### EXERCISE INPUT
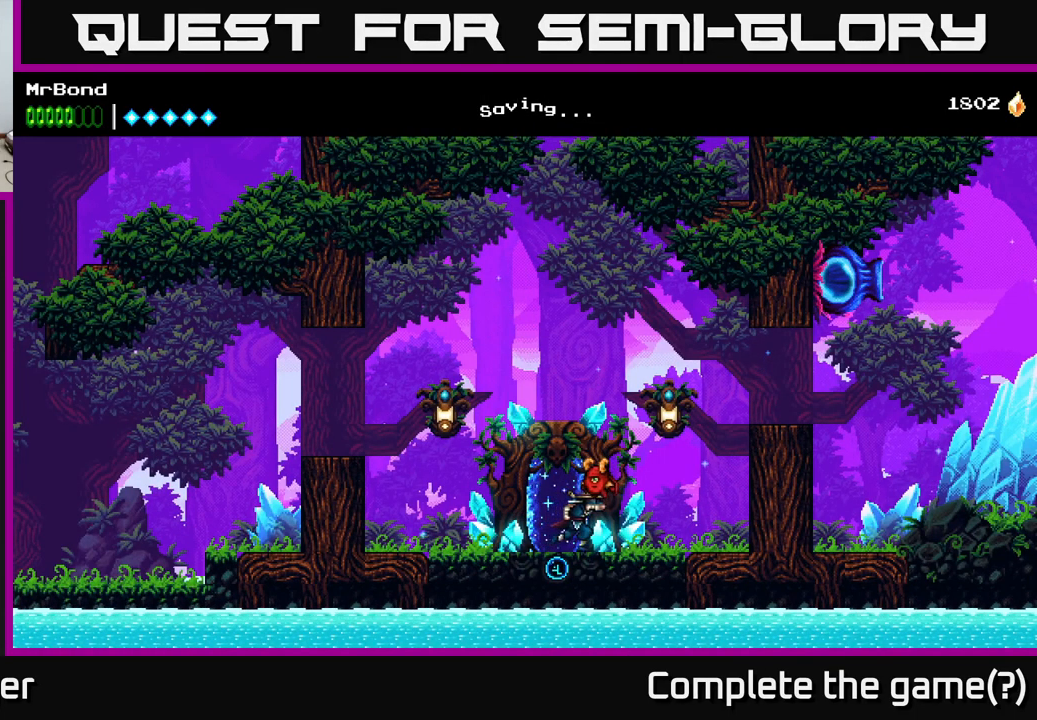
{"buttons": ["A", "DPAD_RIGHT"], "right_stick": "center", "events": [[67, "DPAD_RIGHT", "up"], [400, "A", "down"], [467, "DPAD_RIGHT", "down"]]}
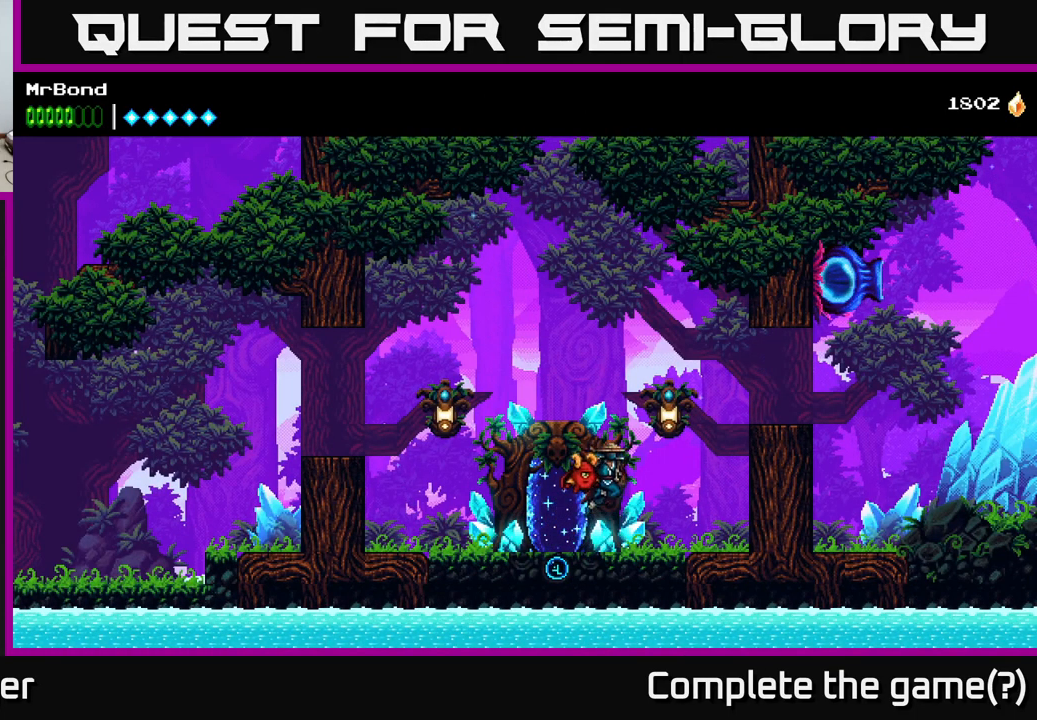
{"buttons": ["DPAD_RIGHT"], "right_stick": "center", "events": [[350, "A", "up"]]}
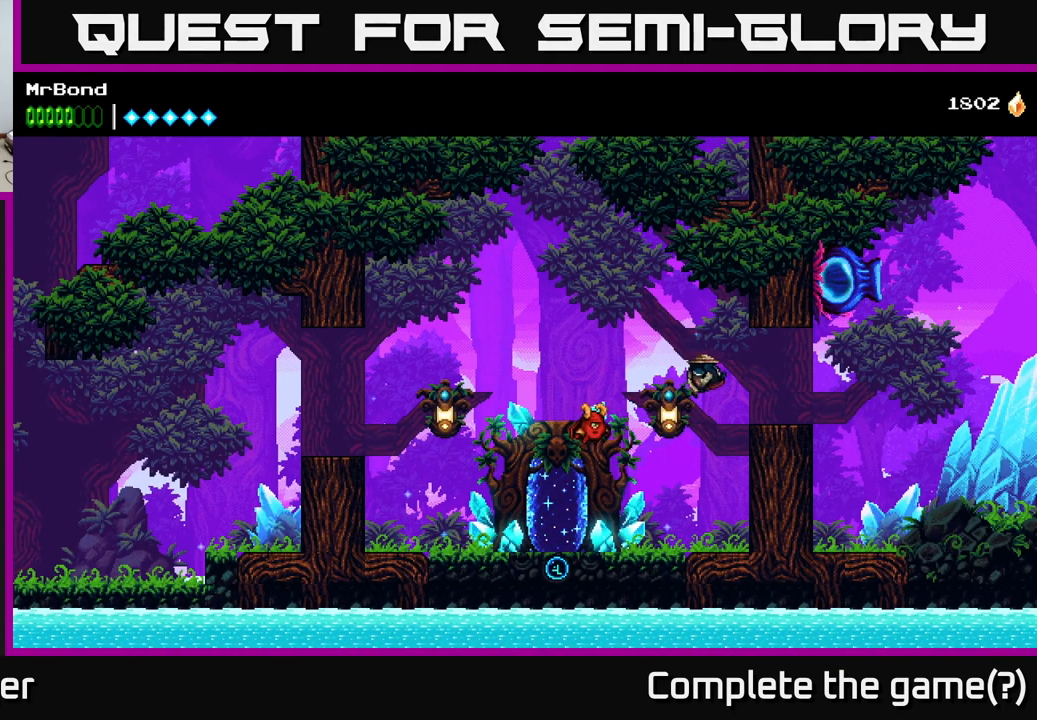
{"buttons": ["A"], "right_stick": "center", "events": [[367, "DPAD_RIGHT", "up"], [484, "A", "down"]]}
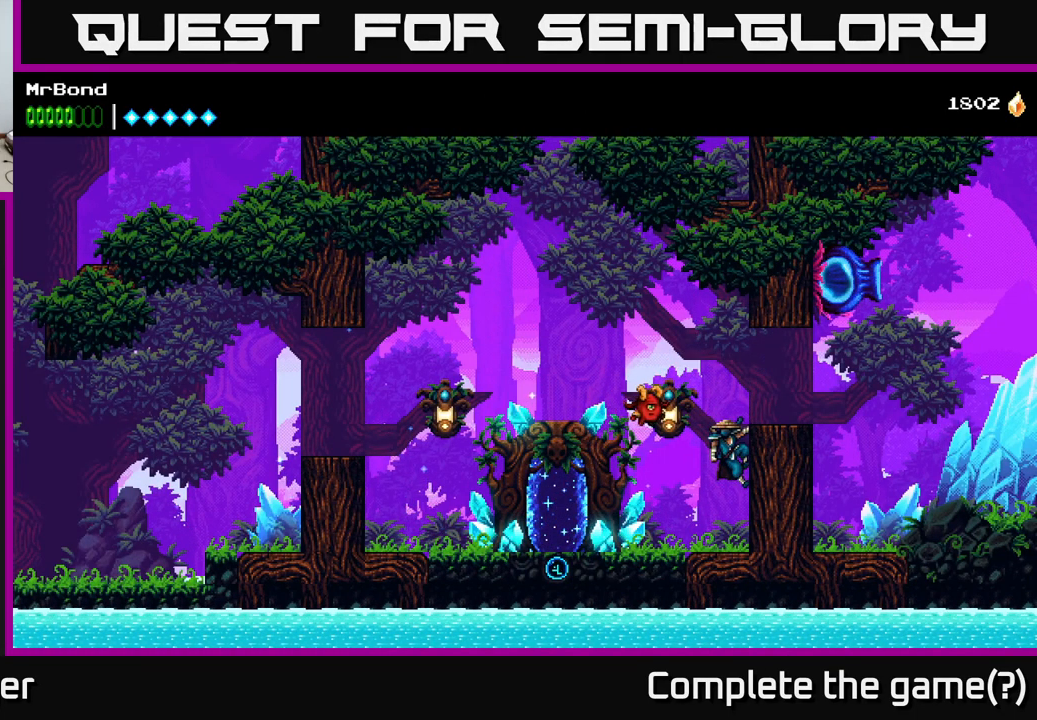
{"buttons": ["DPAD_RIGHT"], "right_stick": "center", "events": [[150, "A", "up"], [150, "DPAD_RIGHT", "down"]]}
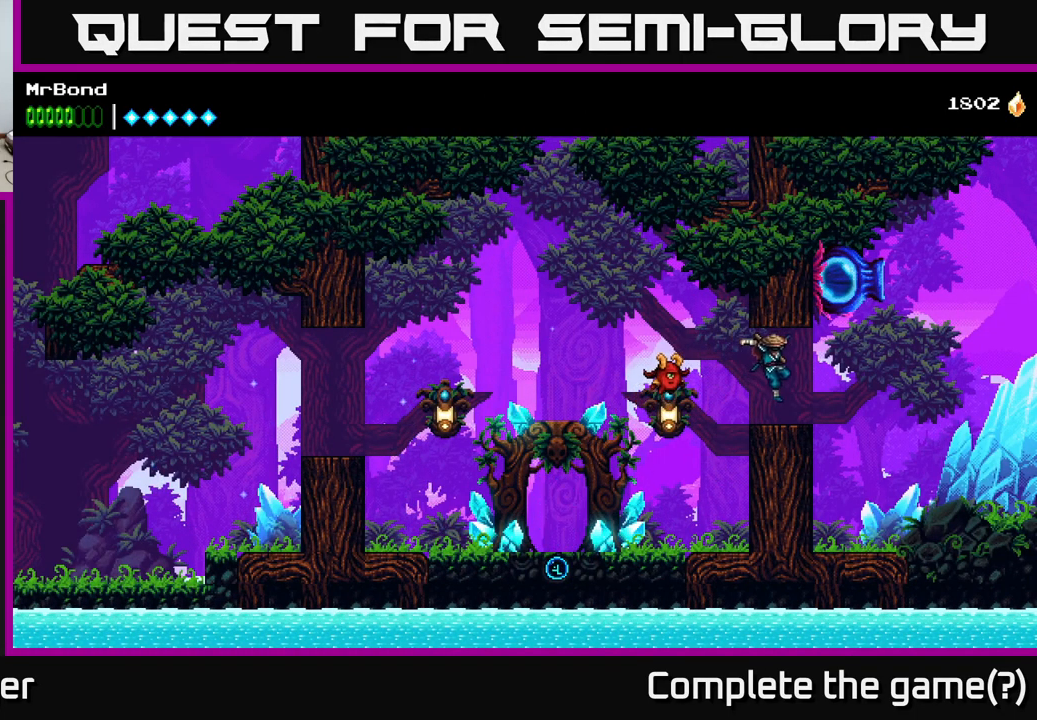
{"buttons": ["A", "DPAD_LEFT"], "right_stick": "center", "events": [[250, "A", "down"], [384, "DPAD_RIGHT", "up"], [434, "DPAD_LEFT", "down"]]}
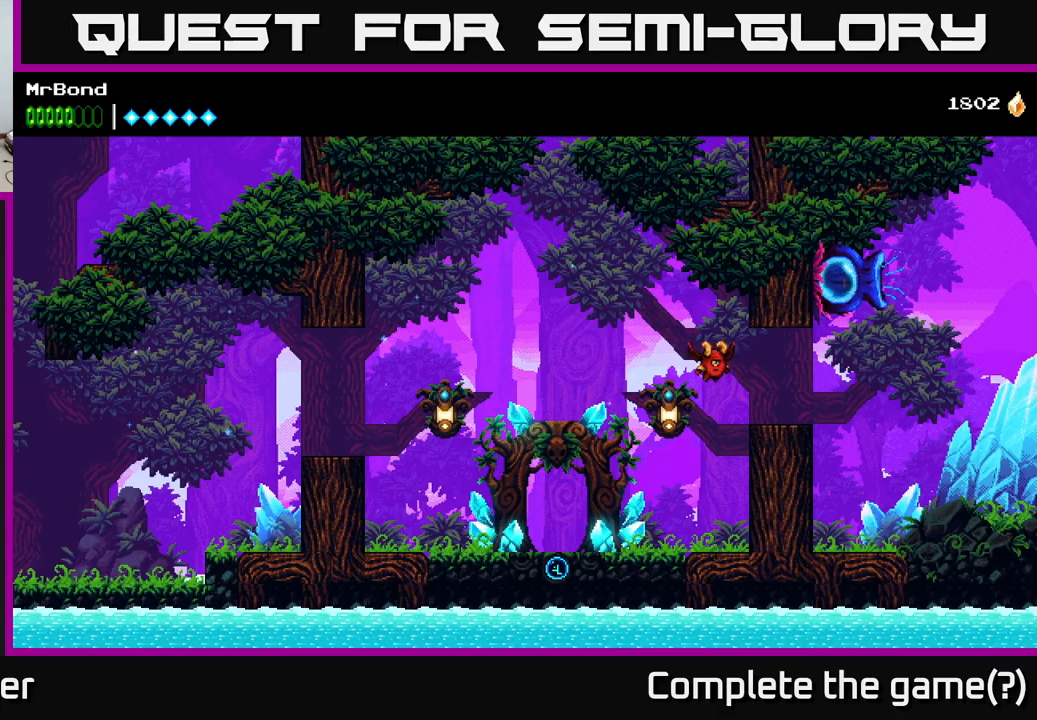
{"buttons": [], "right_stick": "center", "events": [[67, "A", "up"], [183, "A", "down"], [200, "DPAD_LEFT", "up"], [250, "A", "up"]]}
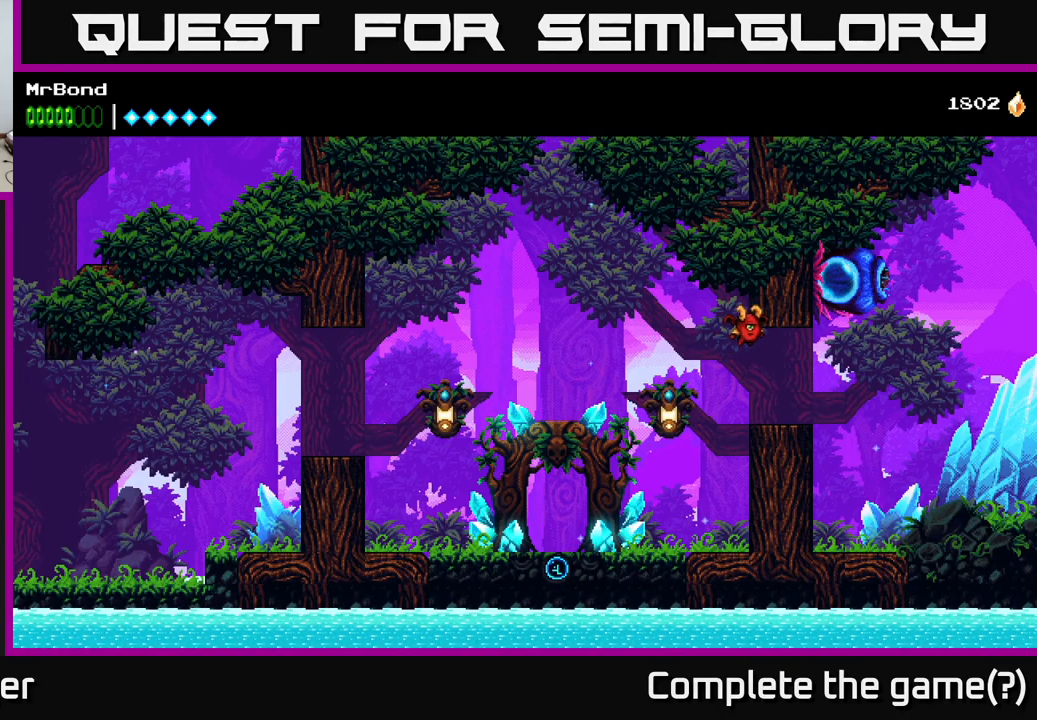
{"buttons": [], "right_stick": "center", "events": [[83, "A", "down"], [150, "A", "up"]]}
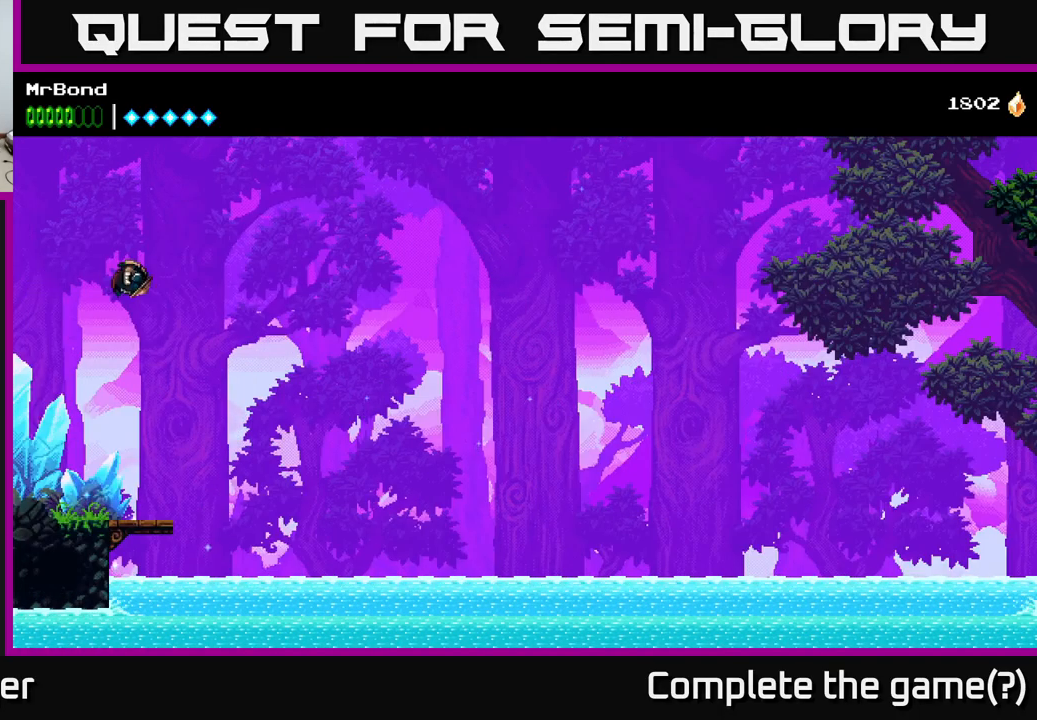
{"buttons": [], "right_stick": "center", "events": []}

### PROBLEM STATEMENT
Retype the lines above exactly, no pictures.

### RESPONSE AREA
{"buttons": ["A", "DPAD_RIGHT"], "right_stick": "center", "events": [[67, "DPAD_RIGHT", "up"], [400, "A", "down"], [467, "DPAD_RIGHT", "down"]]}
{"buttons": ["DPAD_RIGHT"], "right_stick": "center", "events": [[350, "A", "up"]]}
{"buttons": ["A"], "right_stick": "center", "events": [[367, "DPAD_RIGHT", "up"], [484, "A", "down"]]}
{"buttons": ["DPAD_RIGHT"], "right_stick": "center", "events": [[150, "A", "up"], [150, "DPAD_RIGHT", "down"]]}
{"buttons": ["A", "DPAD_LEFT"], "right_stick": "center", "events": [[250, "A", "down"], [384, "DPAD_RIGHT", "up"], [434, "DPAD_LEFT", "down"]]}
{"buttons": [], "right_stick": "center", "events": [[67, "A", "up"], [183, "A", "down"], [200, "DPAD_LEFT", "up"], [250, "A", "up"]]}
{"buttons": [], "right_stick": "center", "events": [[83, "A", "down"], [150, "A", "up"]]}
{"buttons": [], "right_stick": "center", "events": []}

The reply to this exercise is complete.